#### Data under study
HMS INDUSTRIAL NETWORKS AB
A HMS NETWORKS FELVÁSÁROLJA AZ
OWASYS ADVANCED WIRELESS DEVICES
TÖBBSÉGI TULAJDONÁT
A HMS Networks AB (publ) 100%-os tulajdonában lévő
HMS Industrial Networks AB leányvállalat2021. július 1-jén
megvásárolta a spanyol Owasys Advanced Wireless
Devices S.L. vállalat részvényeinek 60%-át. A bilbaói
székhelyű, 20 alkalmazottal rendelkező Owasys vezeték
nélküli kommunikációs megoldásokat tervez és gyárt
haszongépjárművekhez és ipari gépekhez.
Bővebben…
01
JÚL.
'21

#### What you will do
Each line from the one with "TÖBBSÉGI TULAJDONÁT" through the last line of the records above must be retyped exactly, and no other line may be given.

#### Answer
TÖBBSÉGI TULAJDONÁT
A HMS Networks AB (publ) 100%-os tulajdonában lévő
HMS Industrial Networks AB leányvállalat2021. július 1-jén
megvásárolta a spanyol Owasys Advanced Wireless
Devices S.L. vállalat részvényeinek 60%-át. A bilbaói
székhelyű, 20 alkalmazottal rendelkező Owasys vezeték
nélküli kommunikációs megoldásokat tervez és gyárt
haszongépjárművekhez és ipari gépekhez.
Bővebben…
01
JÚL.
'21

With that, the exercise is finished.